The vest provides 16 points of haptic feedback and can collect information through a number of integrated sensors. The collected information is sent to a central processor located in the back of the vest which also acts as a bridge to a jacket and the environment. The jacket has multiple sensors integrated into either arm to measure air quality, noise levels, smoke, and any airborne chemical that could cause bodily harm. When the sensors detect such gases, a warning message is sent via the vest to all operators in the affected area. This warning is also forwarded to the control room, thus increasing the precision of monitoring of gas leaks. The vest and jacket work together to increase bidirectional communication so that everyone remains well informed. 

Another part of the system is the Carabiner++ which has a pressure sensor that detects when the carabiner has been engaged and a wireless module which streams data communicates with the rest of the network. An altitude sensor in the jacket combines with the carabiner which senses if the user is strapped in or not when working at height. If the user is not strapped in, a warning is sent to the user via haptic feedback in the vest. 

Shoes++ have been designed that use pressure sensors to measure the weight of a load being lifted by the user.

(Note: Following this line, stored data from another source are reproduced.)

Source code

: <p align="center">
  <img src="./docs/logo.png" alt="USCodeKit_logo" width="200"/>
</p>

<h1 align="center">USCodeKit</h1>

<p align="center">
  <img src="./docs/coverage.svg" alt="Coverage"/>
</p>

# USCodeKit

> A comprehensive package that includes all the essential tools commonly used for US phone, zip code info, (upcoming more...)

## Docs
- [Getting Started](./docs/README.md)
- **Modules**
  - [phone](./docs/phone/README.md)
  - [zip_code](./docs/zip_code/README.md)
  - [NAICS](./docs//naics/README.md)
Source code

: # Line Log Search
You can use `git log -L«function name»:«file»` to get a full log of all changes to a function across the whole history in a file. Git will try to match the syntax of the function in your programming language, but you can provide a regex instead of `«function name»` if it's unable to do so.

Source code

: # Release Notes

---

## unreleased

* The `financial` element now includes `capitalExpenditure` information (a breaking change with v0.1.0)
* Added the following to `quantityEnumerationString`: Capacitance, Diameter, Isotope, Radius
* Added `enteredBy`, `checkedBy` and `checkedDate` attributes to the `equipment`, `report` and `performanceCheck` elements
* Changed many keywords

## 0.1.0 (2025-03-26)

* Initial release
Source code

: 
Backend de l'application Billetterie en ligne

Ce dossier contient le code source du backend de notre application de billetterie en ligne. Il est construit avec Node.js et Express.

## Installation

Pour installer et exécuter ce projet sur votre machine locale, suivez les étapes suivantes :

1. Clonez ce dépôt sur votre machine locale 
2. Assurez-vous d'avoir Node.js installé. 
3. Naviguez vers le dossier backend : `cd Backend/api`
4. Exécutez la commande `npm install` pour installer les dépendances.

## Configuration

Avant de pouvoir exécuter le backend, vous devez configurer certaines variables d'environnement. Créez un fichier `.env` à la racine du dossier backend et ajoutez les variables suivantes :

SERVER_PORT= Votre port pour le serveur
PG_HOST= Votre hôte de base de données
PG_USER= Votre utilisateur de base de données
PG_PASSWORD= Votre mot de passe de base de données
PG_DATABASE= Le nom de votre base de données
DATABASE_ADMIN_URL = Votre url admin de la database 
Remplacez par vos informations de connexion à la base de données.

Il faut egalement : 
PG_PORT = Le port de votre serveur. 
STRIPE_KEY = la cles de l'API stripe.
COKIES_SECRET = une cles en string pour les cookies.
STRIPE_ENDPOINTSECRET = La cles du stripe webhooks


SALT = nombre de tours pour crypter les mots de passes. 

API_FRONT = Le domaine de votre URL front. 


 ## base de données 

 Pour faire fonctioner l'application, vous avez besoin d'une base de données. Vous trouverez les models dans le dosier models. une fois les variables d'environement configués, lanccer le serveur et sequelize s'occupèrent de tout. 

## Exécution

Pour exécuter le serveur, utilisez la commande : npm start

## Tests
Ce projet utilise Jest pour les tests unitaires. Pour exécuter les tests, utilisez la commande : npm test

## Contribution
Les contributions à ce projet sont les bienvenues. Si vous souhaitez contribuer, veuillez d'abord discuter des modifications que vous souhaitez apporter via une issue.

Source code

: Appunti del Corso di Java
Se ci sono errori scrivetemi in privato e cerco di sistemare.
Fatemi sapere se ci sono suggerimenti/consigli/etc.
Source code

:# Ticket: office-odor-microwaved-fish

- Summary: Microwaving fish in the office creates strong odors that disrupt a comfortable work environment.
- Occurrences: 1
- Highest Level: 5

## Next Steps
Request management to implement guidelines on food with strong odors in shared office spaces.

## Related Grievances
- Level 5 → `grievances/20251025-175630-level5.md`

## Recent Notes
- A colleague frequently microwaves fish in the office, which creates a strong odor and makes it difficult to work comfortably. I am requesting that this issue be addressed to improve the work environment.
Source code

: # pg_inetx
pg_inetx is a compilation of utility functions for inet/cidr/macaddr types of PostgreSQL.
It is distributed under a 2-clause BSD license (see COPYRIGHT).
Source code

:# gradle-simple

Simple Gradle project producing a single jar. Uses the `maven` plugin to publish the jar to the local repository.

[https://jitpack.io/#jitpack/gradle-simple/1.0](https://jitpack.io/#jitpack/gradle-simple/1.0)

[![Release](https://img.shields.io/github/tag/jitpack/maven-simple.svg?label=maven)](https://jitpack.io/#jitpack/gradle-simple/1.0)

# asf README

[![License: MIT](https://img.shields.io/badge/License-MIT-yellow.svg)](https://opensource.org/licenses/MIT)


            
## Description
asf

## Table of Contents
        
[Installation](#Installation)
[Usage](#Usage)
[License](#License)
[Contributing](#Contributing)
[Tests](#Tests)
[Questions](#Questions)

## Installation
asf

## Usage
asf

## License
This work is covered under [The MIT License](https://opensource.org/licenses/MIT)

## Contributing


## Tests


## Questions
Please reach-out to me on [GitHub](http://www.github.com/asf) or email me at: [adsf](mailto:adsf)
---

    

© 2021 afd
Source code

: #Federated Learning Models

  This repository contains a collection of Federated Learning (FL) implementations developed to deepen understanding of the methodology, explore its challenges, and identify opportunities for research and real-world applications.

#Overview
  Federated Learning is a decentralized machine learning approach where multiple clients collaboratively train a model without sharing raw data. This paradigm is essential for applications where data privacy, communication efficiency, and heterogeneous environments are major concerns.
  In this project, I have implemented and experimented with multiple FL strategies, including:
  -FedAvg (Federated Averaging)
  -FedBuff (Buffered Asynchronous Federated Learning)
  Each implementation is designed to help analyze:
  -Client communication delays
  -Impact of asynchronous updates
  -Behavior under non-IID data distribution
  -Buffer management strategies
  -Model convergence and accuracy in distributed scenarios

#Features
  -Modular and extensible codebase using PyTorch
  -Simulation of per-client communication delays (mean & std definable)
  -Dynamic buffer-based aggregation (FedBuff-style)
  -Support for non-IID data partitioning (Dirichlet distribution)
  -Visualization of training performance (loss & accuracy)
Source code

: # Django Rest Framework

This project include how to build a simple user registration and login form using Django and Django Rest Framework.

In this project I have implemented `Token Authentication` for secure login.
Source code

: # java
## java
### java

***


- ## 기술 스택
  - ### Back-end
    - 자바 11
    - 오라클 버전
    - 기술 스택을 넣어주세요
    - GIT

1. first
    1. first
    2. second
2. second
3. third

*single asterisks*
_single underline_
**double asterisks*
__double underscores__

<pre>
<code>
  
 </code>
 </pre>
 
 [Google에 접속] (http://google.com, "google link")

If a load is too heavy, the sensors communicate with the vest which then sends haptic feedback to the user and nearby workers that the load being lifted is too heavy and help is required.

The entire Safety++ system communicates through a system of interconnected nodes that allow each element of the ecosystem to communicate with each other. The system is a reliable communication network that dynamically adapts to the areas in which it is used and establishes a solid platform to support the integration of various elements.